EZB bereitet sich auf zunehmende Inflationsschocks vor
Dauervolatiles Umfeld zwingt EZB zum Strategieschwenk
Information über Alternativszenarien wird zum Regelfall – Quantative Easing bleibt
mpi Sintra
Der EZB-Rat passt seine geldpolitische Strategie an, um auf ein neues Umfeld mit womöglich volatilerer Inflation vorbereitet zu sein. So wird die Notenbank unter anderem künftig neben dem ihrer Ansicht nach wahrscheinlichstem Verlauf der Inflation und Konjunktur auch alternative Szenarien und Sensitivitätsanalysen veröffentlichen. Dies hat sie in der Vergangenheit bereits sporadisch getan, etwa beim Ausbruch der Corona-Pandemie.
Der Klimawandel, die Alterung der Gesellschaft, Fragmentierung im Welthandel und der zunehmende Einsatz von KI dürften laut EZB dazu führen, dass der Inflationsausblick unsicherer wird und die Preise stärker schwanken. Bei größeren und potenziell dauerhaften Abweichungen vom 2%-Ziel will die Notenbank „agil und kraftvoll“ gegensteuern. „Das neue Umfeld gibt einigen Grund zur Sorge, aber eine Sache, über die sich die Menschen keine Sorgen machen müssen, ist die Verpflichtung der EZB, alles zu tun, um ihr Mandat der Preisstabilität zu erfüllen“, sagte EZB-Präsidentin Christine Lagarde bei der Vorstellung der neuen Strategie in Sintra.
Dabei ist eine zu niedrige Inflation genauso unwillkommen wie eine zu hohe, wie die Notenbank klarstellte. „Positiv ist, dass die EZB nun auch bei einem Überschießen der Inflation entschieden vorgehen will, zuvor war dies nur für eine deutlich zu niedrige Inflation vorgesehen“, sagt Commerzbank-Ökonom Marco Wagner.
EZB hält sich alle Mittel offen
Den Instrumentenkoffer passt die EZB nicht an. Sie hält damit auch an den teilweise umstrittenen Anleihekäufen im Rahmen von Quantative Easing (QE) fest. Dazu hatte sie in der Vergangenheit gegriffen, um die damals zu niedrige Inflation zu erhöhen. Der Erfolg dessen war nach Einschätzung vieler Ökonomen mäßig, die Kosten in Form von operativen Verlusten seit 2023 jedoch hoch. Darum hatte EZB-Direktorin Isabel Schnabel gefordert, zu überdenken, wann und wie lange QE eingesetzt wird. Die Notenbank will sich jedoch nicht grundsätzlich beschränken in der Wahl ihrer möglichen Mittel. Sie hält lediglich fest, dass der Einsatz der Instrumente „stets einer umfassenden Verhältnismäßigkeitsprüfung unterliegt“.
ING-Chefökonom Carsten Brzeski konstatiert insgesamt einen Mangel an Selbstkritik. „Die Bewertung der EZB zur Überprüfung ihrer geldpolitischen Strategie ist eindeutig positiv und enthält ein hohes Maß an Selbstbeweihräucherung“, moniert er.

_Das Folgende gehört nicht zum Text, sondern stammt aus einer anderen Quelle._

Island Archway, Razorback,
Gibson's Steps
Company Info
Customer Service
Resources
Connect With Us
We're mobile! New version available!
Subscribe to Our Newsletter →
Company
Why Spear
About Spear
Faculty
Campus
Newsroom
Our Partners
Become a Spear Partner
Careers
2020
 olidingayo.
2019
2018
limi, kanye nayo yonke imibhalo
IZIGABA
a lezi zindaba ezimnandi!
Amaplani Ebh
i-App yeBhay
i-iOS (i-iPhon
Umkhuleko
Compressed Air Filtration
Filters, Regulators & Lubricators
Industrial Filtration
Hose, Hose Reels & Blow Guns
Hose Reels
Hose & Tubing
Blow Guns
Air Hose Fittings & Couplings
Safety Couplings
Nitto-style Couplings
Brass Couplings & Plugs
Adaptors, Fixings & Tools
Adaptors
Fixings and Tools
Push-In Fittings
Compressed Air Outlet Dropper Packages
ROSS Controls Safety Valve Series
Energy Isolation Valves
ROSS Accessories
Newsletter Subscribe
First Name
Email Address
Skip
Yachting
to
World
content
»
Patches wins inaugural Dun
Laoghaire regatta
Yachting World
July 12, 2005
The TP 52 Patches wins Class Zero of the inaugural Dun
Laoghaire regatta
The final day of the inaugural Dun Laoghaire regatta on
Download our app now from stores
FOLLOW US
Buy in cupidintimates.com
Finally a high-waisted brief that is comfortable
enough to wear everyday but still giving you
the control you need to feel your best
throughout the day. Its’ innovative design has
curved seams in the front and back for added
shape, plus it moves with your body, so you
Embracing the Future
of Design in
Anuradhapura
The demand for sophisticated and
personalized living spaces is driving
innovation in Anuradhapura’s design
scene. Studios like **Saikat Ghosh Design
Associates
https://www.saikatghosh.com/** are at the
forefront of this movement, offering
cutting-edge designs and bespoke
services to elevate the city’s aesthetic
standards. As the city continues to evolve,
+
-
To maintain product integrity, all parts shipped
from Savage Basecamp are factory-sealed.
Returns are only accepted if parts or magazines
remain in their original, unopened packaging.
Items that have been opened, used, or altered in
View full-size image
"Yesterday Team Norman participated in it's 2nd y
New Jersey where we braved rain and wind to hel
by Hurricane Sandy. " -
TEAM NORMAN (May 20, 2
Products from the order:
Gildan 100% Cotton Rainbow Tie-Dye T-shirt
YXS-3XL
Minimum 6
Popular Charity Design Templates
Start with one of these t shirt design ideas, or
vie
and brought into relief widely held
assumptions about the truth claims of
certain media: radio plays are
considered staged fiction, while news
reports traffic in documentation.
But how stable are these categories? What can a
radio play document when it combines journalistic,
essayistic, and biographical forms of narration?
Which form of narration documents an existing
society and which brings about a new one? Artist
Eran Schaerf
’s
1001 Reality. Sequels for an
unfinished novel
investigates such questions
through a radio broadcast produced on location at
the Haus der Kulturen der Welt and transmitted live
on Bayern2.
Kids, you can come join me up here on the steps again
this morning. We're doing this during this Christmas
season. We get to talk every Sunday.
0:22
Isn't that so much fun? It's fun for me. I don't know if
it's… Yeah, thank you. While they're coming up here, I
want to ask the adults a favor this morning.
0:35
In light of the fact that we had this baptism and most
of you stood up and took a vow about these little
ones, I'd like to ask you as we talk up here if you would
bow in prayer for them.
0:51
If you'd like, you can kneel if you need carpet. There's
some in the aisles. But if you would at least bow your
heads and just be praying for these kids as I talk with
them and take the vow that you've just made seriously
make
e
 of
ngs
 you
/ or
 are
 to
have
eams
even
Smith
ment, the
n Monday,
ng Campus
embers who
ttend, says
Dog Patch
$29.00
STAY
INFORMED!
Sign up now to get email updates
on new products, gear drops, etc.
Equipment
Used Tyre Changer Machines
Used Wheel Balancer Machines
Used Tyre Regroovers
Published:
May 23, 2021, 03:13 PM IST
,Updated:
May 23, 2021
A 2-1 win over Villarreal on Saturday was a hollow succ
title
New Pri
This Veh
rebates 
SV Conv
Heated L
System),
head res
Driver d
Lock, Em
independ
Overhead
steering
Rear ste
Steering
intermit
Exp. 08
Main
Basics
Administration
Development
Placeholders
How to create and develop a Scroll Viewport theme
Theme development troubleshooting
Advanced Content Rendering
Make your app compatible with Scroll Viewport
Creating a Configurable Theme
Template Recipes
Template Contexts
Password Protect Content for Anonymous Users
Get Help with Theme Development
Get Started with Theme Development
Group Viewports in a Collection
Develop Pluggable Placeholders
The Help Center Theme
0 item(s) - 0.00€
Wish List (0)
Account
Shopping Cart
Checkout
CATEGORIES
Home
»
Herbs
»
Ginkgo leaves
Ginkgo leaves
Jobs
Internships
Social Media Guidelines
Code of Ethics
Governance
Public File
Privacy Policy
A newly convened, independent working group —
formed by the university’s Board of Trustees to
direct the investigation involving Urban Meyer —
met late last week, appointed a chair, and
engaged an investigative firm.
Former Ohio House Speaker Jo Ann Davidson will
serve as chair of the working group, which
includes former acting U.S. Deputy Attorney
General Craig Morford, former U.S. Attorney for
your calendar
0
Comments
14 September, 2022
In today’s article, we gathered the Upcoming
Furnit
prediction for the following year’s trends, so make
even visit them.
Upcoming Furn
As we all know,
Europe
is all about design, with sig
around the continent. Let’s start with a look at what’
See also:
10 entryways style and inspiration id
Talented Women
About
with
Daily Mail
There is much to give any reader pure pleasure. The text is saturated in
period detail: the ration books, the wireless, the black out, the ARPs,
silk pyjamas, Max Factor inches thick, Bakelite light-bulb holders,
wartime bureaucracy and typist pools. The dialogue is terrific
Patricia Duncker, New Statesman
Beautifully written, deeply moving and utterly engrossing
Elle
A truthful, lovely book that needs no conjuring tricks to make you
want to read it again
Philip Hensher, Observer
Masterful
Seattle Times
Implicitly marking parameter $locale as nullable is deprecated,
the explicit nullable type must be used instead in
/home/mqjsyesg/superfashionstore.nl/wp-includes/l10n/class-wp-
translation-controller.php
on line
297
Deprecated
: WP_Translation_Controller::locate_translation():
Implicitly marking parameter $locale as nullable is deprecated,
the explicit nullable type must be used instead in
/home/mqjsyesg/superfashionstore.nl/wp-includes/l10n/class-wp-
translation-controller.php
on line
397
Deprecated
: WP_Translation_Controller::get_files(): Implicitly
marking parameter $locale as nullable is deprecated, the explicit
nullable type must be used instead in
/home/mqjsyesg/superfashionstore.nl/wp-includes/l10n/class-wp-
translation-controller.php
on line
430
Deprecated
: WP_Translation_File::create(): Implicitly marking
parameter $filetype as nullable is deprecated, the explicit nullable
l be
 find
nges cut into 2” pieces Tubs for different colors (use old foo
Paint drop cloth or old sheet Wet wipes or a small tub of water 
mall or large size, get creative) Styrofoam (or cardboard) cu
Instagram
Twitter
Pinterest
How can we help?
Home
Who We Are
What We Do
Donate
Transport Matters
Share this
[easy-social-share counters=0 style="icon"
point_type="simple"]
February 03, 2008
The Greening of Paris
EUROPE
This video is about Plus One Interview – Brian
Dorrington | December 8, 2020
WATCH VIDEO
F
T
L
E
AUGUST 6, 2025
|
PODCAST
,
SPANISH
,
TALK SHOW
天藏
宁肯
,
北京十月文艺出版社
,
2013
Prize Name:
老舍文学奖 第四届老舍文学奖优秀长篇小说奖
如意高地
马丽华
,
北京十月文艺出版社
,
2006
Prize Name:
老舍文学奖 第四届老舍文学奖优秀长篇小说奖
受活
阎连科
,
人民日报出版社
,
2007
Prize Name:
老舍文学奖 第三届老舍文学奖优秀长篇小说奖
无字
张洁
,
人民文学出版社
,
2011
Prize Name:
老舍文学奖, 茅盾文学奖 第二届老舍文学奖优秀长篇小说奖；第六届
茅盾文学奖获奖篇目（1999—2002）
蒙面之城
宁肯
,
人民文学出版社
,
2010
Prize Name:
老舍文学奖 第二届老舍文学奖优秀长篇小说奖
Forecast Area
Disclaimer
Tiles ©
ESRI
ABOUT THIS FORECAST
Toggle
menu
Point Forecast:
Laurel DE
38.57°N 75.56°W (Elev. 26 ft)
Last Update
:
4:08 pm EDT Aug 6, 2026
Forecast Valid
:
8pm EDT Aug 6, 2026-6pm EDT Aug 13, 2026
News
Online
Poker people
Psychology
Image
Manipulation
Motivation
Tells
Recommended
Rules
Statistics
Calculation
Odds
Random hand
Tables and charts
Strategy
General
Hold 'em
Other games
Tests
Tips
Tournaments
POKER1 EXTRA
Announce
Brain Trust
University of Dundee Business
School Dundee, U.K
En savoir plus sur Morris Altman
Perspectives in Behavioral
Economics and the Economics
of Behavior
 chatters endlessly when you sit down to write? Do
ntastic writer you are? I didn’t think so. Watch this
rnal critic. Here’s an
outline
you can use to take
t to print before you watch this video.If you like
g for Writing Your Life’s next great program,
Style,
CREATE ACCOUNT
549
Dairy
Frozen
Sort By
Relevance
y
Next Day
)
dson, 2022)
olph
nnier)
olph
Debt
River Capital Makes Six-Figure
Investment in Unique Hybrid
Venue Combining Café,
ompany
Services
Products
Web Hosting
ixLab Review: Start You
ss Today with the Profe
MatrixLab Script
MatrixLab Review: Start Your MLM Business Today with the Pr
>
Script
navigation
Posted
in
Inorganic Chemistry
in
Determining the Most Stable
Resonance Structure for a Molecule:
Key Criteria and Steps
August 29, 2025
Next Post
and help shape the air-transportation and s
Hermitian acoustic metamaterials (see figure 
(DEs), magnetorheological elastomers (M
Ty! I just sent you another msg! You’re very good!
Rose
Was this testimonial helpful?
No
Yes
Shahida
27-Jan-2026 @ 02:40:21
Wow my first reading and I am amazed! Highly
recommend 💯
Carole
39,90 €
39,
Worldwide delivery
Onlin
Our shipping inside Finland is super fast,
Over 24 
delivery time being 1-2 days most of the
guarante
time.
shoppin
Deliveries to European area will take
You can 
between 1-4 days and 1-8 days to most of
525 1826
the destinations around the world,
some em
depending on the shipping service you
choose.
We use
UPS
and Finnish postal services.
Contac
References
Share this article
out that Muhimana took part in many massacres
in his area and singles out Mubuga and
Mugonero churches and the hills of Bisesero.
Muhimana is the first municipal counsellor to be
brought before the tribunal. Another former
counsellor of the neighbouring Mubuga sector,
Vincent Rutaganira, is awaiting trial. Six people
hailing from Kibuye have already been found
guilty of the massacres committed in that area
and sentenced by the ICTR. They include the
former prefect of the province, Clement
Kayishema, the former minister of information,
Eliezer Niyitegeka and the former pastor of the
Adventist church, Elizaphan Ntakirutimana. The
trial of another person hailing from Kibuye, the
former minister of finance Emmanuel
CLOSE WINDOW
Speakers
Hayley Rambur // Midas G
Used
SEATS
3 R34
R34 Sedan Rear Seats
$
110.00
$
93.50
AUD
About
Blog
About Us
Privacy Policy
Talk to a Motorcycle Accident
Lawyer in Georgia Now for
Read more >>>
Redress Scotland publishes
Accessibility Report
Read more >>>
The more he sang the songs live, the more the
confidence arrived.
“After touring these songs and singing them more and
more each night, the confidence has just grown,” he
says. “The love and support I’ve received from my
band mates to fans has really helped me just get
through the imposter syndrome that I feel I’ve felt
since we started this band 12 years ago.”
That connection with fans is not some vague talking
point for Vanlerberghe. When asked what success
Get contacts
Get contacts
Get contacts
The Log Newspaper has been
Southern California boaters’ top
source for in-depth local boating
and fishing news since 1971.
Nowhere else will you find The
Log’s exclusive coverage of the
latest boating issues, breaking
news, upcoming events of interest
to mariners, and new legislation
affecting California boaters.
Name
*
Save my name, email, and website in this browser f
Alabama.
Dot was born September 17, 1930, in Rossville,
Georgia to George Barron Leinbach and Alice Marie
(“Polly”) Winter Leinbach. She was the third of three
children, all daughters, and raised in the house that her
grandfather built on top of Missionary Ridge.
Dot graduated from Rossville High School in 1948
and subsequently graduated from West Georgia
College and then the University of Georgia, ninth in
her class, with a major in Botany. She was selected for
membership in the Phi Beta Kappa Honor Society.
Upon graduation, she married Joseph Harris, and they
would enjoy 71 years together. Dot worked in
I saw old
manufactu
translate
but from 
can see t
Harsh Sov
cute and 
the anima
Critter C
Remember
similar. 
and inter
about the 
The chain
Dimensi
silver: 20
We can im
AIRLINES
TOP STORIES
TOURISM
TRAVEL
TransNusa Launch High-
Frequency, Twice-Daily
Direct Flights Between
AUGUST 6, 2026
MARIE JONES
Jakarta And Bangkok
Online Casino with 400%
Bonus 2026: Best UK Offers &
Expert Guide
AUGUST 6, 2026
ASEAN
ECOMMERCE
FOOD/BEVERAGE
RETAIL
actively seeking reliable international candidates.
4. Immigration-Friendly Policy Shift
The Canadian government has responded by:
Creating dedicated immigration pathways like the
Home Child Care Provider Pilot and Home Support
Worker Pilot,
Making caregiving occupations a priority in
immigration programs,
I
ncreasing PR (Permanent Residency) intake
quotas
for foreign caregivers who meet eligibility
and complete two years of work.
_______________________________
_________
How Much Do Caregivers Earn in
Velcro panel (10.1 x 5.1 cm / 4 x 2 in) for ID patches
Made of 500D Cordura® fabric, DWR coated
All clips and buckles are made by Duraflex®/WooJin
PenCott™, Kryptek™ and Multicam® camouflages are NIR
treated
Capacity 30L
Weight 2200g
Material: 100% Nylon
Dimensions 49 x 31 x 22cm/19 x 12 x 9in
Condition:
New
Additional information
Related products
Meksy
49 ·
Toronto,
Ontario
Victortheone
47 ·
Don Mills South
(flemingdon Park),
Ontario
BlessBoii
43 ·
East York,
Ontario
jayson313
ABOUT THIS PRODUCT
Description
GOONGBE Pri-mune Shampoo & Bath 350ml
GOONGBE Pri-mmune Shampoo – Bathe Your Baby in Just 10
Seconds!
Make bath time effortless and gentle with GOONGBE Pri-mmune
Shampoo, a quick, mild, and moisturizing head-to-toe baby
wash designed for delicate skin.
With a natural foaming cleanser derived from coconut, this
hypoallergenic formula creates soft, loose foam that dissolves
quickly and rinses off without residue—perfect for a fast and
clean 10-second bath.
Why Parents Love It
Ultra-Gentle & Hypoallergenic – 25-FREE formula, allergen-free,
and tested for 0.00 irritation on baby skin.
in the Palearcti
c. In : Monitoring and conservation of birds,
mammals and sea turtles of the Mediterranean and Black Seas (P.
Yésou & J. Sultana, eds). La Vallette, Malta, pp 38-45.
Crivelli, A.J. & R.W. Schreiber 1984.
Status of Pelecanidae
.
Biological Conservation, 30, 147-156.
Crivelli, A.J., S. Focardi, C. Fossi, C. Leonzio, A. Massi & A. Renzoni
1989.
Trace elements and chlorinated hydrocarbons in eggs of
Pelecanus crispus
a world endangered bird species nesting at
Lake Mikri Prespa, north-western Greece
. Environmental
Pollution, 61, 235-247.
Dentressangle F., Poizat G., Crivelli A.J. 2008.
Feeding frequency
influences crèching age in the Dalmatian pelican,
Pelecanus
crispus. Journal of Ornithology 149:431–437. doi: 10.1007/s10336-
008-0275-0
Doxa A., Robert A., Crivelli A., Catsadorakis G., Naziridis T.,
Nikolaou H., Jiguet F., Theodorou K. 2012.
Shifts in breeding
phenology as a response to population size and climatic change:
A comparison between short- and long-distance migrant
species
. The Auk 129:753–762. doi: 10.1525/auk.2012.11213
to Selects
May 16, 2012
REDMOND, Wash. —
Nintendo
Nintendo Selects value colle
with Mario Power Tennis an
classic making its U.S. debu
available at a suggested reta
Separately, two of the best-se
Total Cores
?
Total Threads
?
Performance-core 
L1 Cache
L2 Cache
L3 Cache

EZB betont Bedeutung des Klimawandels
Die EZB stellt zudem klar, dass sie die Bekämpfung des Klimawandels auch als eine Aufgabe der Notenbank betrachtet. Der EZB-Rat sei fest entschlossen, innerhalb seines Mandats dafür zu sorgen, dass das Eurosystem die Auswirkungen des Klimawandels und der Umweltzerstörung auf die Tätigkeit der Zentralbanken in vollem Umfang berücksichtigt.